If Truth is something transcendental and not in temporality, then how do we find the instantiation of Truth in our temporality? Die Sprache; Language is not regular speech. This poietic discussion of the creation of a people's world is very much of the German Romantic tradition, but Heidegger knows that this Romantic thinking is very much the metaphysics of the subject.

The subject's relation to the social order is this Butler/Rancière discussion, but what is at work here is this possibility for social order at all. The past twenty-five years has seen politics absorbed into all conversation such that politics is the ground of meaning. Heidegger is discussing the advent of the political, the limit of politics. Suddenly everything must be political..

Heidegger sees every human act that comes into being through Being with Truth. Art confronts dimensions of experience that are not immediately political. We cannot make everything reduced to the imperative that everything be political. Partly what "political correctness" does is say everything is political and the imperative that control be asserted in its horizons. This controlling limits our ability to engage what is. Contemporary "Theory" has seen this commodification of names and concepts: you write about certain people because you can get jobs doing that. This commodification overdetermines "Theory." Nevermind the references, get to the question.

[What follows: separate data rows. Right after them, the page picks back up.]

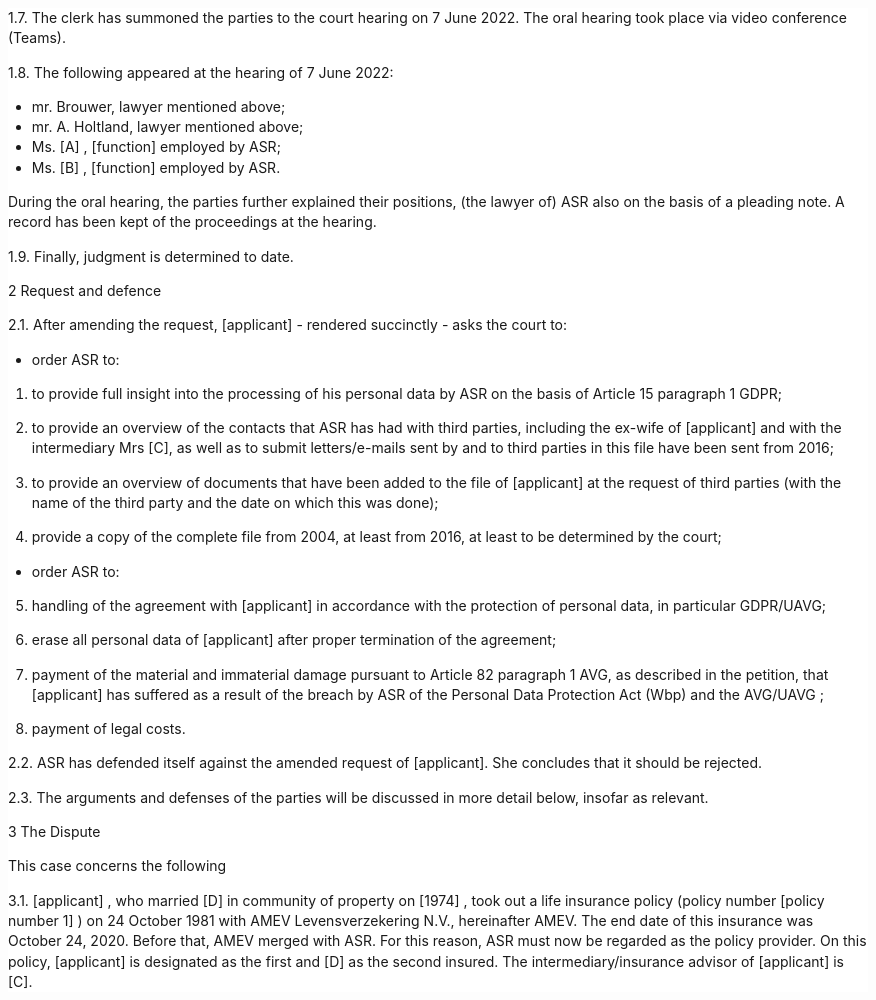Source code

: 1.7. The clerk has summoned the parties to the court hearing on 7 June 2022. The oral hearing took place via video conference (Teams).

1.8. The following appeared at the hearing of 7 June 2022:
- mr. Brouwer, lawyer mentioned above;
- mr. A. Holtland, lawyer mentioned above;
- Ms. \[A\] , \[function\] employed by ASR;
- Ms. \[B\] , \[function\] employed by ASR.

During the oral hearing, the parties further explained their positions, (the lawyer of) ASR also on the basis of a pleading note. A record has been kept of the proceedings at the hearing.

1.9. Finally, judgment is determined to date.

2 Request and defence

2.1. After amending the request, \[applicant\] - rendered succinctly - asks the court to:

- order ASR to:

1. to provide full insight into the processing of his personal data by ASR on the basis of Article 15 paragraph 1 GDPR;

2. to provide an overview of the contacts that ASR has had with third parties, including the ex-wife of \[applicant\] and with the intermediary Mrs \[C\], as well as to submit letters/e-mails sent by and to third parties in this file have been sent from 2016;

3. to provide an overview of documents that have been added to the file of \[applicant\] at the request of third parties (with the name of the third party and the date on which this was done);

4. provide a copy of the complete file from 2004, at least from 2016, at least to be determined by the court;

- order ASR to:

5. handling of the agreement with \[applicant\] in accordance with the protection of personal data, in particular GDPR/UAVG;

6. erase all personal data of \[applicant\] after proper termination of the agreement;

7. payment of the material and immaterial damage pursuant to Article 82 paragraph 1 AVG, as described in the petition, that \[applicant\] has suffered as a result of the breach by ASR of the Personal Data Protection Act (Wbp) and the AVG/UAVG ;

8. payment of legal costs.

2.2. ASR has defended itself against the amended request of \[applicant\]. She concludes that it should be rejected.

2.3. The arguments and defenses of the parties will be discussed in more detail below, insofar as relevant.

3 The Dispute

This case concerns the following

3.1. \[applicant\] , who married \[D\] in community of property on \[1974\] , took out a life insurance policy (policy number \[policy number 1\] ) on 24 October 1981 with AMEV Levensverzekering N.V., hereinafter AMEV. The end date of this insurance was October 24, 2020. Before that, AMEV merged with ASR. For this reason, ASR must now be regarded as the policy provider. On this policy, \[applicant\] is designated as the first and \[D\] as the second insured. The intermediary/insurance advisor of \[applicant\] is \[C\].
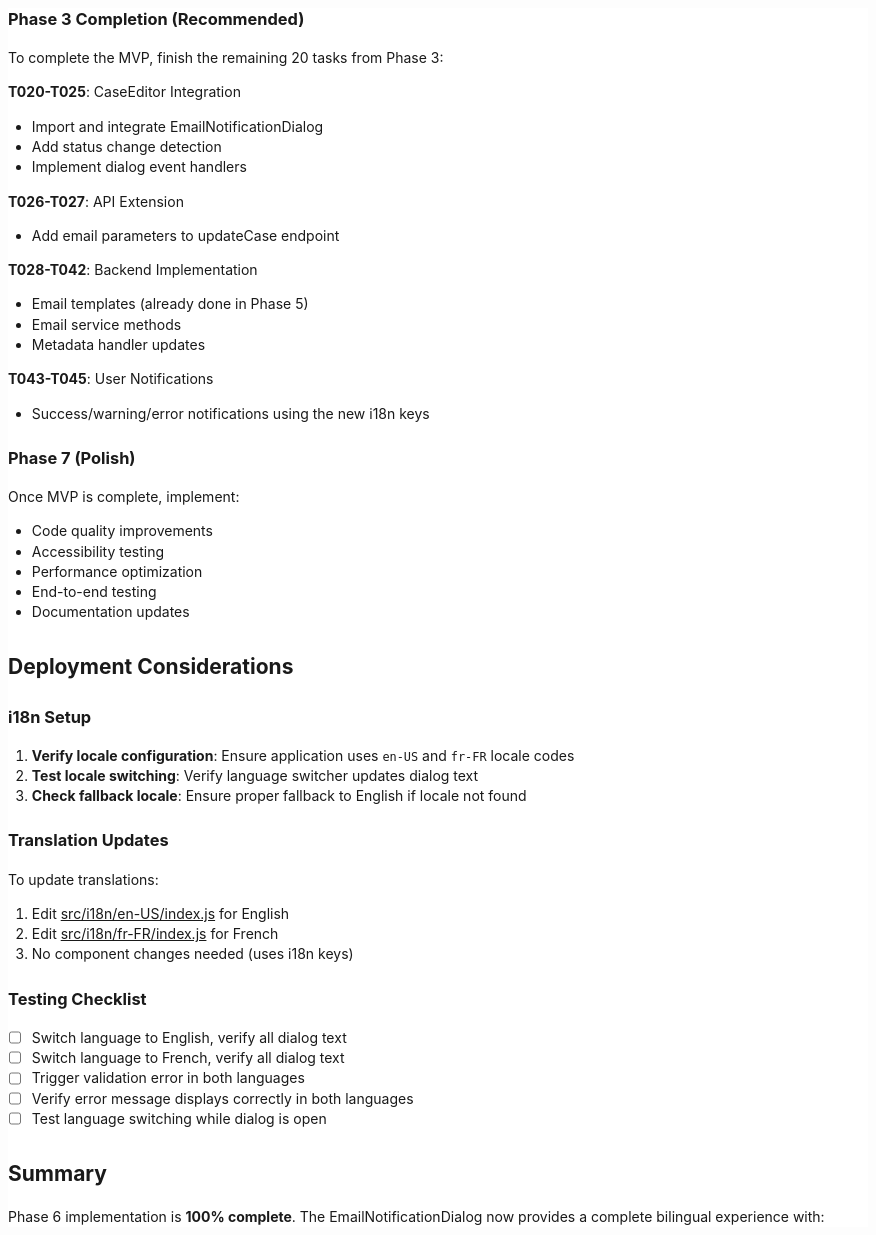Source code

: ### Phase 3 Completion (Recommended)
To complete the MVP, finish the remaining 20 tasks from Phase 3:

**T020-T025**: CaseEditor Integration
- Import and integrate EmailNotificationDialog
- Add status change detection
- Implement dialog event handlers

**T026-T027**: API Extension
- Add email parameters to updateCase endpoint

**T028-T042**: Backend Implementation
- Email templates (already done in Phase 5)
- Email service methods
- Metadata handler updates

**T043-T045**: User Notifications
- Success/warning/error notifications using the new i18n keys

### Phase 7 (Polish)
Once MVP is complete, implement:
- Code quality improvements
- Accessibility testing
- Performance optimization
- End-to-end testing
- Documentation updates

## Deployment Considerations

### i18n Setup
1. **Verify locale configuration**: Ensure application uses `en-US` and `fr-FR` locale codes
2. **Test locale switching**: Verify language switcher updates dialog text
3. **Check fallback locale**: Ensure proper fallback to English if locale not found

### Translation Updates
To update translations:
1. Edit [src/i18n/en-US/index.js](../../../src/i18n/en-US/index.js) for English
2. Edit [src/i18n/fr-FR/index.js](../../../src/i18n/fr-FR/index.js) for French
3. No component changes needed (uses i18n keys)

### Testing Checklist
- [ ] Switch language to English, verify all dialog text
- [ ] Switch language to French, verify all dialog text
- [ ] Trigger validation error in both languages
- [ ] Verify error message displays correctly in both languages
- [ ] Test language switching while dialog is open

## Summary

Phase 6 implementation is **100% complete**. The EmailNotificationDialog now provides a complete bilingual experience with:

I got into this discussion of Language to talk about usage and the earth. What Heidegger is doing is inviting us to rethink our relation to language and from this place consider what language does. Starts with aesthetics, which appeals to our relationships and he wants to undo this relationship. Art gives us a relationality in which we find ourselves in our relation to the world. It's an opening to relationality. Es gibt die Kunst. Art grounds being and so has a hierarchical effect yet overturns political relations—a moment of disruption totally processual and dynamic.